We were in WH Smith in the Gyle shopping centre and were chatting on our way to the checkout, when a man in his 50's, who should have known better, barged right in between us to get ahead in the queue. He didn't have the decency to apologise or say excuse me, so I made a sarcastic comment (as I generally do when confronted by bad manners, one of my pet hates), along the lines of 'oh please, after YOU'. Maybe in retrospect I shouldn't have, but if he's going to barge in front of me, without at least saying excuse me, then I think I'm perfectly within my rights to voice an opinion about it.
Anyway, although he didn't hear me, his fat and ugly wife did, and said to me in her best snippy tone 'Excuse me but he is coming to join ME in the queue'. I retorted that that was fair enough, but that he could have said excuse me after he barged right in between my mother and I. She then proceeded to tell her husband in a loud voice exactly what I had said, what she had said in reply, and huffing and blowing about me giving her husband dirty looks.

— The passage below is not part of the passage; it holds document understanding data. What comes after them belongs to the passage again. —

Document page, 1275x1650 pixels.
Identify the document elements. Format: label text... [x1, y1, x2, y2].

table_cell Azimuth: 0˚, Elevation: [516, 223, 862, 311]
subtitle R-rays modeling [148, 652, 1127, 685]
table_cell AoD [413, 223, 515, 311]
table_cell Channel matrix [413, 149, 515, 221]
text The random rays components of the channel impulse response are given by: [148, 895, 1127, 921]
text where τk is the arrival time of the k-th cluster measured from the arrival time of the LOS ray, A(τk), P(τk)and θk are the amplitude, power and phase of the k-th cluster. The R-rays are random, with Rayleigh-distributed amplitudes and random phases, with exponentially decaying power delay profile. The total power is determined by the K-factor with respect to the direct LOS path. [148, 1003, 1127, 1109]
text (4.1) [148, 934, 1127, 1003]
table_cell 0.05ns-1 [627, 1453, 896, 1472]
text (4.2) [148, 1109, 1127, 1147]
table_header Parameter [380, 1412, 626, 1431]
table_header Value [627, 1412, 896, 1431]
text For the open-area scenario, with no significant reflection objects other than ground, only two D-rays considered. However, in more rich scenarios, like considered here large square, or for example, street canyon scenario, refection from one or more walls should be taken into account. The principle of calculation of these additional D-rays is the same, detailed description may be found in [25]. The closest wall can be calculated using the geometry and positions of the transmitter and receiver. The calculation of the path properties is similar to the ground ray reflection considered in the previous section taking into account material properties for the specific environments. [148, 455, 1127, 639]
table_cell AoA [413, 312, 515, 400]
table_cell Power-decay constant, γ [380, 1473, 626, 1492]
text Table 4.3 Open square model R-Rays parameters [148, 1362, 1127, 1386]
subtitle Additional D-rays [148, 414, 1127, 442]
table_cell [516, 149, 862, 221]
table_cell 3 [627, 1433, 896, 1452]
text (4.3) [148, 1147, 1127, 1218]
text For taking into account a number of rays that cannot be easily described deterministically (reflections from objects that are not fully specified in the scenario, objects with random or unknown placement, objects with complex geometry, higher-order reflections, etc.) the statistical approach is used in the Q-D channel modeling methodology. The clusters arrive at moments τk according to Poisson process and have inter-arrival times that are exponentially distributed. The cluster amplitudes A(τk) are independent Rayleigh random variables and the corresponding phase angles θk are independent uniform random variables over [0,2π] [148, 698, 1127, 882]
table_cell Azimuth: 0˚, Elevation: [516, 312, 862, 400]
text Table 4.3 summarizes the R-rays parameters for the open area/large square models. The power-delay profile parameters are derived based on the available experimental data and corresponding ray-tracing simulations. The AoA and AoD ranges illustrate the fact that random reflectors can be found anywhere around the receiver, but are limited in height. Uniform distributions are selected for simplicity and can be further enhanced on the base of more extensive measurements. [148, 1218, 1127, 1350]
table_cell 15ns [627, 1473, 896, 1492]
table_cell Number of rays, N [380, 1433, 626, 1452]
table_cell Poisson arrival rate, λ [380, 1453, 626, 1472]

I ignored her, and that was the end of it, as far as I was concerned.
After I paid for my purchase we went to leave the shop, but unfortunately we had to pass The Twits on our way out. Mr Twit was a big man, he had a load of shopping, and the aisle was relatively narrow, so we had to squeeze past him on our way out. Normally my mum (who is, by the way, a polite well-mannered person) would have said 'excuse me' or something to that effect but in view of the way he and Fat Ugly Wife had behaved she didn't, she just walked past. As soon as she brushed past him he immediately (as if he were prepared for it) WHACKED MY MOTHER WITH HIS SHOPPING BAGS. He actually HIT HER.
There followed a horrible scene where he screamed at my mother (who I'm glad to say stood up for herself), pointing his finger in our faces and screaming abuse at us in front of the whole shop.
Afterwards my mum was left with a big red mark where this neanderthal's knuckles had caught her arm.
If the big bullying twat doesn't get struck down by haemorroids the size and shape of Wales all is not right with the Universe.
I have never been so angry in all my life.